Dio un bocado a la salchicha.
Fue de nuevo a la cocina a por una cerveza.
Cogió la última que le quedaba.
Regresó de nuevo al salón y el móvil comenzó a vibrar.
La pantalla parpadeó dos veces y se apagó .
- ¡Qué bien! susurró.
Dejó la cerveza sobre la mesa y cogió el móvil.
Eran dos wasaps.
No eran de Darío.
Le extrañó que no le hubiera mandado un wasap comentando impresiones sobre la cita que habían tenido los dos.
-Lo mismo no le he gustado, pensó por culpa de su baja autoestima.
Vio el nombre del contacto en la pantalla del móvil.
Hizo una mueca de asco porque era quien menos se imaginaba que podía ser.
Se reclinó sobre el sofá y leyó los dos wasaps:
"Hola Claudio ¿Estás libre esta noche?"
"Estoy en casa, me gustaría que vinieras a hacerme un poco de compañía"
Claudio observó que estaba en linea esperando a que le contestara él.
"Hola, si estoy libre esta noche ¿A qué hora quieres que vaya?"
La respuesta llegó inmediatamente:
"Lo que tardes en llegar.
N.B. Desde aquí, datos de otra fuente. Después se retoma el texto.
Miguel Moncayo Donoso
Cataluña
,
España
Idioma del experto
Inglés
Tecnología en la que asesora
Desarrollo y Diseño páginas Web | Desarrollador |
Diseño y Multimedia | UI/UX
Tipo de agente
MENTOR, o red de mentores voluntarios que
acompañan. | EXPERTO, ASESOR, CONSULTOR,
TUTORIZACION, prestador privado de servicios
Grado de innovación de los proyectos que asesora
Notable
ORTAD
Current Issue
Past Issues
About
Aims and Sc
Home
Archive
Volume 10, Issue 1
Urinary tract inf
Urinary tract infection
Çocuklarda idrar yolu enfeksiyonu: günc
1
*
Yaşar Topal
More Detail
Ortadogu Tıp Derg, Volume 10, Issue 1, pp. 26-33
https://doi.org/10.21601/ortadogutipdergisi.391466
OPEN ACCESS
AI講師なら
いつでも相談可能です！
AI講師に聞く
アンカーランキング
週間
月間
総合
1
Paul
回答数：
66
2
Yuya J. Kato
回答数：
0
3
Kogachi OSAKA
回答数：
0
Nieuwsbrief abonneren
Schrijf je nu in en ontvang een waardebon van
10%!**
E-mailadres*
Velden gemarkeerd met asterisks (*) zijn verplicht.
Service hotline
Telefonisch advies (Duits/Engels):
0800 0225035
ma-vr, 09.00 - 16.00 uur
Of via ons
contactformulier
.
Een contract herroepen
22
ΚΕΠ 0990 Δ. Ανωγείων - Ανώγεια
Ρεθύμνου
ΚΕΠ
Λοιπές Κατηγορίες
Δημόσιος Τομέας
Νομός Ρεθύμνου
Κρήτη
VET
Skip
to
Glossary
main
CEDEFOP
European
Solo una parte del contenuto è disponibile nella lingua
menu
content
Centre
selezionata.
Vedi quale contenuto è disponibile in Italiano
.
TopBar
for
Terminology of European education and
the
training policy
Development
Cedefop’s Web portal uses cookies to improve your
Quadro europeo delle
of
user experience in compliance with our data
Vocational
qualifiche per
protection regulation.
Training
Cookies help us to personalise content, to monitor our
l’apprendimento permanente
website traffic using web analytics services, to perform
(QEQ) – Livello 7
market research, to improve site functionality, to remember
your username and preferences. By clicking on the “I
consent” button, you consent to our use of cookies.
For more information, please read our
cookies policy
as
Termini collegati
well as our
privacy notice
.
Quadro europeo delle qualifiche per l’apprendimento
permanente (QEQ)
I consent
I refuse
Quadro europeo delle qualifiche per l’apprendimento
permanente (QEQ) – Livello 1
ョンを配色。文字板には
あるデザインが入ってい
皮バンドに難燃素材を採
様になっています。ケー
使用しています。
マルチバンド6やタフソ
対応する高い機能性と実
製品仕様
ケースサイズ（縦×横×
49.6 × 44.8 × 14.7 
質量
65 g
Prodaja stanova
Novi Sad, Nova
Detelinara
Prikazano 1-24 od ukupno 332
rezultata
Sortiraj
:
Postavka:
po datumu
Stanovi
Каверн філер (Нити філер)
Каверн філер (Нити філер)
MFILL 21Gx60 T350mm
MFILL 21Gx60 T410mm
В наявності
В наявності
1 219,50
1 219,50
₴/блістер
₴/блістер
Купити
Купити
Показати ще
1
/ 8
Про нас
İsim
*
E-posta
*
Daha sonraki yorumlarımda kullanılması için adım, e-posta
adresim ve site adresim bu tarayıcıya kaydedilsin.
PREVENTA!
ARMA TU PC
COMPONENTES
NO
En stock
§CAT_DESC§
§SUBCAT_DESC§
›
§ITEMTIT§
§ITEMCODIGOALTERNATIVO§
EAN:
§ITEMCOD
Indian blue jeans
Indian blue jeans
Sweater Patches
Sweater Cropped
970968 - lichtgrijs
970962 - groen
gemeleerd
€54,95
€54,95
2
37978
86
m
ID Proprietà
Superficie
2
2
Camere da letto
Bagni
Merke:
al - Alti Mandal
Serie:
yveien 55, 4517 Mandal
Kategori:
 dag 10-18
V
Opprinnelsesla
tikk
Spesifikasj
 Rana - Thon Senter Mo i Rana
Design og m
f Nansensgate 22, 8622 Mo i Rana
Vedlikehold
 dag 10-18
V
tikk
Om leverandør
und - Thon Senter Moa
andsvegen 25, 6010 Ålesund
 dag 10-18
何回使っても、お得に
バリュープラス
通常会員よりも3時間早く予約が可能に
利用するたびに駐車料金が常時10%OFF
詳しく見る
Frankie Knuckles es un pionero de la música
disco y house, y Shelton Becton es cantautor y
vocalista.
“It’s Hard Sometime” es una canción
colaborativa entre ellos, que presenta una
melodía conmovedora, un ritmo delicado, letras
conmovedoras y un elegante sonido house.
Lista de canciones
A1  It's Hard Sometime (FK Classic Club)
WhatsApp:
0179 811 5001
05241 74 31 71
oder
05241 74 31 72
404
No lleves ropa interior ya sabes que eso me pone muy cachondo"
Claudio iba a contestar con un simple "ok" pero le pareció muy frío. Tenía que seguir el juego:
"Tú eres mi amo y yo estoy aquí para servirte y cumplir tus deseos. No llevaré nada debajo del pantalón si es lo que deseas"
Y le dio a enviar.
Al instante llegó la réplica:
"Sabía que no me decepcionarías. Te espero desnudo en mi cama. Cuando llegues, llamas abajo y dejaré la puerta entreabierta"
A Claudio no le excitó nada la escena porque no tenía ganas de sexo esa noche, lo que le apetecía realmente era ver una peli en casa tranquilamente y acostarse pronto a dormir.
Pero la necesidad premiaba:
"Esta noche te tengo que cobrar más porque no me has avisado con suficiente antelación"
Envió el wasap.
Y entonces le vino a la cabeza Darío sonriéndole.